User Text Corruption! What are the risks of Crowdsourced text correction?

Author: Stefan Boddie, Managing Director, DL Consulting Ltd.
Date: 2014-11-21

Pencil_eraser

Veridian’s Crowdsourced User Text Correction (UTC) feature allows users to correct OCR errors that commonly occur in digitized newspapers (and other digitized text). It has been adopted by many newspaper digitization projects, and has been very successful. For example, as I write this article the California Digital Newspaper Collection has 2,778 registered users whose combined contribution is more than 3.3 million corrections to OCR errors!

The idea then with UTC is to create a community of people working together to create a resource that is made more valuable because of their contributions. We are often asked though what prevents users from maliciously vandalizing or corrupting the text in these collections. The fact is there’s nothing preventing them from doing that!

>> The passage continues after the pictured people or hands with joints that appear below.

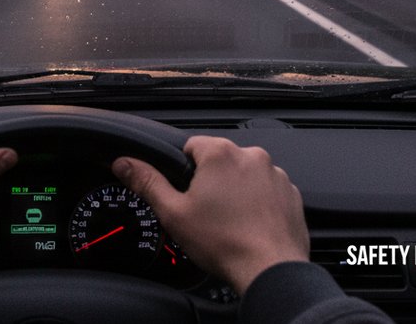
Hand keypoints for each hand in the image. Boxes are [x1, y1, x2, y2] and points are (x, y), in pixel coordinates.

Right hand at [113, 136, 308, 293]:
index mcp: (220, 153)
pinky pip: (268, 191)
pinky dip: (258, 203)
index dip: (184, 171)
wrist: (270, 269)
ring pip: (245, 175)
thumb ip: (147, 182)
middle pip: (220, 160)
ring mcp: (275, 174)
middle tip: (206, 212)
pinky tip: (249, 225)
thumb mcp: (173, 212)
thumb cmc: (224, 243)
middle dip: (211, 182)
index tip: (186, 193)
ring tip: (230, 222)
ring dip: (236, 191)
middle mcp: (251, 156)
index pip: (191, 146)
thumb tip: (124, 163)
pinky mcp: (291, 193)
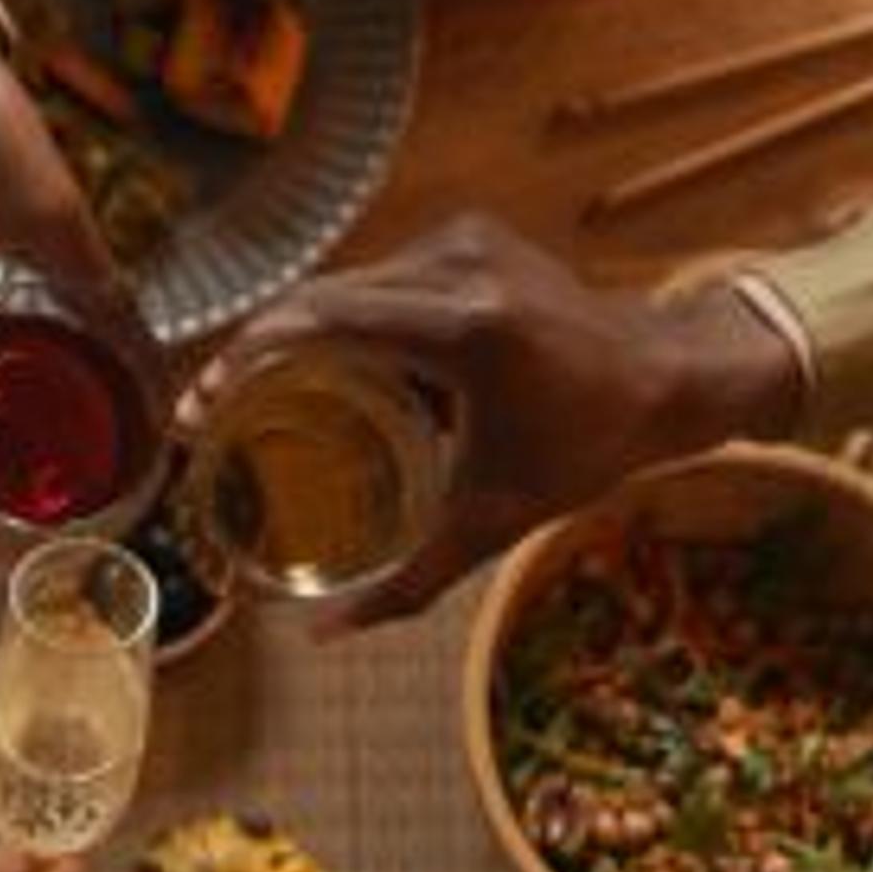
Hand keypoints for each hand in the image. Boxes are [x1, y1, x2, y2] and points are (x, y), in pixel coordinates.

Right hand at [189, 214, 797, 637]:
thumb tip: (325, 636)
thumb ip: (408, 581)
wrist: (672, 375)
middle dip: (252, 355)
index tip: (201, 411)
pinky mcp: (470, 234)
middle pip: (316, 301)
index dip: (241, 363)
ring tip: (255, 395)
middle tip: (212, 412)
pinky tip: (322, 369)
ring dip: (298, 336)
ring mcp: (463, 240)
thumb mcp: (495, 519)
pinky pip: (380, 276)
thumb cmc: (587, 448)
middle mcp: (457, 266)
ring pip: (344, 285)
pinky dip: (345, 319)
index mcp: (462, 327)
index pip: (316, 323)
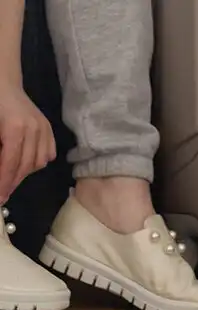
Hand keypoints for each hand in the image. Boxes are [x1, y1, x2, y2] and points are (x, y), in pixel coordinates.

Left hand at [0, 83, 55, 201]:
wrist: (3, 82)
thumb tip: (1, 171)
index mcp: (14, 128)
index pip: (11, 163)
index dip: (4, 182)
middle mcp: (33, 129)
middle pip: (26, 165)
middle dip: (13, 183)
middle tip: (3, 196)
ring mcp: (44, 128)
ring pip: (39, 162)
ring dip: (25, 174)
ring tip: (11, 179)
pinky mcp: (49, 128)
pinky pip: (48, 154)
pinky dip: (37, 163)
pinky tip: (25, 164)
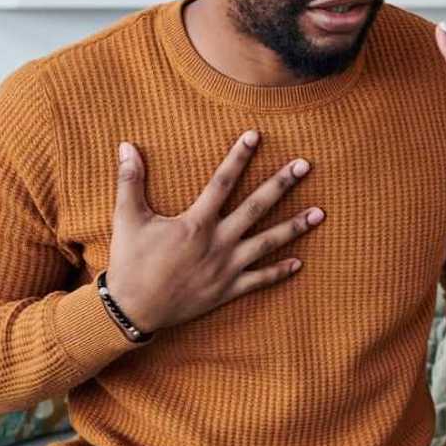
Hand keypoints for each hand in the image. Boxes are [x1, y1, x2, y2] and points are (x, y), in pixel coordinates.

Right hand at [106, 131, 325, 332]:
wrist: (134, 310)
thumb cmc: (130, 263)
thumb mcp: (127, 219)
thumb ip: (130, 181)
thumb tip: (126, 145)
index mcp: (196, 222)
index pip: (222, 181)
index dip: (239, 157)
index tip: (255, 136)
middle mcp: (218, 242)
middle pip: (256, 207)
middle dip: (281, 184)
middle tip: (304, 166)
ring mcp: (227, 267)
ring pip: (268, 242)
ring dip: (294, 226)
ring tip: (320, 213)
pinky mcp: (228, 290)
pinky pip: (260, 280)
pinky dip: (280, 272)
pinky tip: (299, 262)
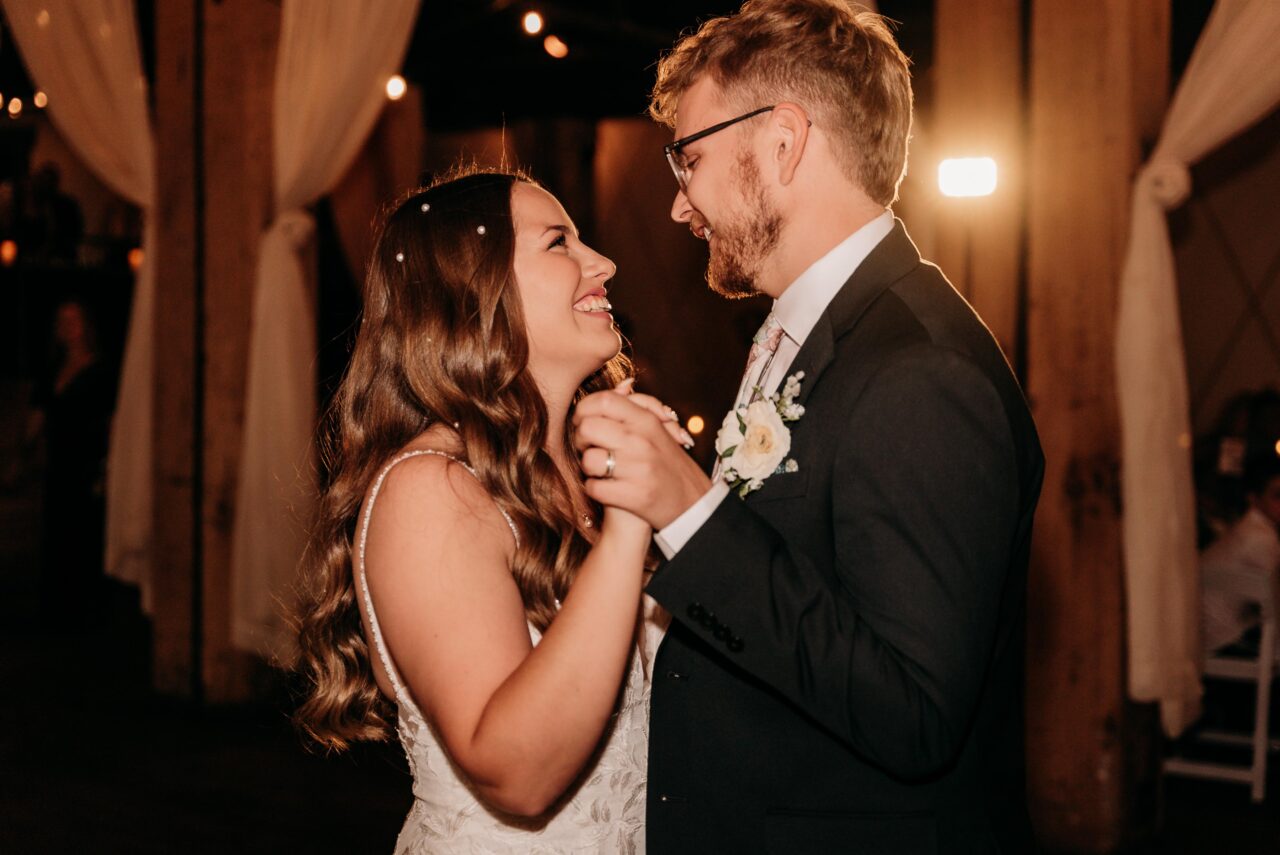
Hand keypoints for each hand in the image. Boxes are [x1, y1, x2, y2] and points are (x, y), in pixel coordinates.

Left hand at [573, 390, 710, 529]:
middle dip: (581, 440)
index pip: (604, 400)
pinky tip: (606, 487)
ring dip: (588, 468)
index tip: (583, 421)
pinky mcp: (633, 496)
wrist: (693, 504)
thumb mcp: (659, 430)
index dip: (584, 409)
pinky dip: (595, 489)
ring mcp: (638, 469)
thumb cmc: (668, 464)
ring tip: (600, 469)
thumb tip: (622, 385)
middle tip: (590, 448)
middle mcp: (642, 442)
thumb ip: (639, 407)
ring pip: (588, 460)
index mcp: (647, 421)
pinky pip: (593, 487)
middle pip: (588, 428)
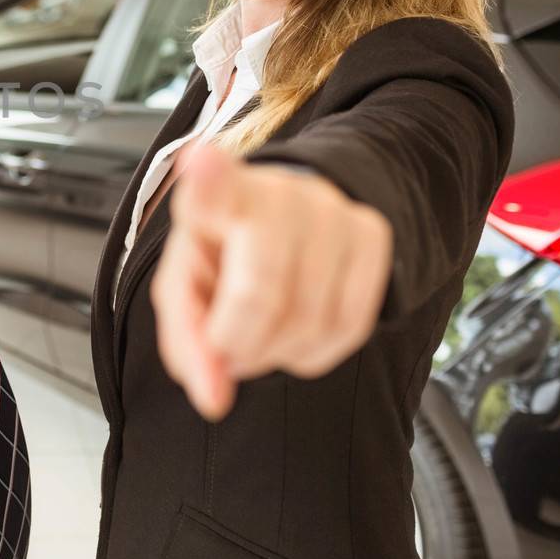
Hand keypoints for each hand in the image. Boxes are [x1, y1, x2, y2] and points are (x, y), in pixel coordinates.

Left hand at [150, 144, 391, 420]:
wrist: (282, 219)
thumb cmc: (223, 254)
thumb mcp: (187, 291)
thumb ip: (188, 345)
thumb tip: (213, 397)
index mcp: (216, 197)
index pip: (214, 185)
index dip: (209, 179)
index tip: (200, 161)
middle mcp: (278, 193)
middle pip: (262, 295)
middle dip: (240, 344)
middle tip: (228, 347)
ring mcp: (332, 210)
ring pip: (311, 321)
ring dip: (277, 353)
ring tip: (259, 332)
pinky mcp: (372, 234)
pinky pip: (351, 326)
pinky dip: (316, 351)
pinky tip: (296, 330)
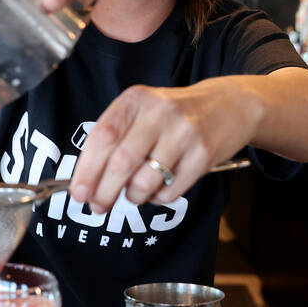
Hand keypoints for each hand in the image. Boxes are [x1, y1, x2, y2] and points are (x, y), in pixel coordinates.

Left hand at [69, 79, 262, 213]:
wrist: (229, 106)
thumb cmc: (173, 115)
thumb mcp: (143, 112)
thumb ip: (115, 138)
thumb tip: (86, 181)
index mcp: (136, 100)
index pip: (103, 137)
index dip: (87, 169)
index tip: (78, 193)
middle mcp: (159, 112)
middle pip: (121, 163)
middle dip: (104, 192)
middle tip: (98, 206)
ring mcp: (184, 133)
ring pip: (145, 182)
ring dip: (133, 196)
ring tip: (134, 193)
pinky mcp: (203, 155)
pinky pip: (170, 191)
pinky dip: (158, 198)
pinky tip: (160, 188)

Since we’re asked about user text vandalism so often we thought we’d attempt to write some thoughts on the subject, so here they are:

  • Two of the largest and oldest newspaper digitization projects to include crowdsourced user text correction, Trove from the National Library of Australia and the California Newspaper Collection (CDNC) have both carried out studies to attempt to detect vandalism. Both found occurrences of vandalism to be extremely rare, and in the case of the CDNC they couldn’t find any occurrences at all! This doesn’t prove much of course, as subtle acts of vandalism can be hard to detect in a huge collection of newspapers, and some cases have been detected in Trove (though it’s a miniscule proportion of the many millions of OCR errors corrected by that project). What it suggests though is that for most newspaper digitization projects there is only a low risk that users will use crowdsourcing tools to vandalize text.
  • Users can of course “correct the corrections” if they choose to do so. So vandalism by one user can be corrected by another.
  • Veridian doesn’t modify the original source data produced with the OCR process, so it’s always possible to roll back to the original text if it’s necessary to do so.
  • CDNC and all the other Veridian-based collections with a crowdsourced UTC feature force users to register with a legitimate email address before making corrections. Users can of course use a throw-away gmail or yahoo address, but the enforced registration process probably does reduce occurrences of vandalism. Having said that, Trove allows anonymous corrections (and Veridian can be configured that way too), but vandalism is still extremely rare.
  • If necessary it’s possible to disable UTC for specific newspaper titles, or for specific time periods, while still using it for the remainder of a large collection. This is an option for those collections containing specific content that may be more likely to attract vandalism.
  • If it was detected that one or more users had been busy vandalizing the text in a collection we could delete the corrections made by just those users, without deleting corrections by other users.
  • We’ve been asked many times about creating some sort of review/moderation process so corrections can be “checked” by an administrator, prior to going live. While it’s technically possible we haven’t done it as we don’t think it’s practical. That is, it’d take a huge amount of time for a moderator to check all the corrections that are made on a big site like the CDNC. A better solution we think is to crowdsource the moderation process, to allow a set of users to check the work performed by other users. That’s an interesting idea, and we welcome discussion with any project wishing to pursue it. To date though vandalism simply hasn’t been a significant problem for any of the projects we work with, so this type of “crowdsourced moderation module” has never become a priority.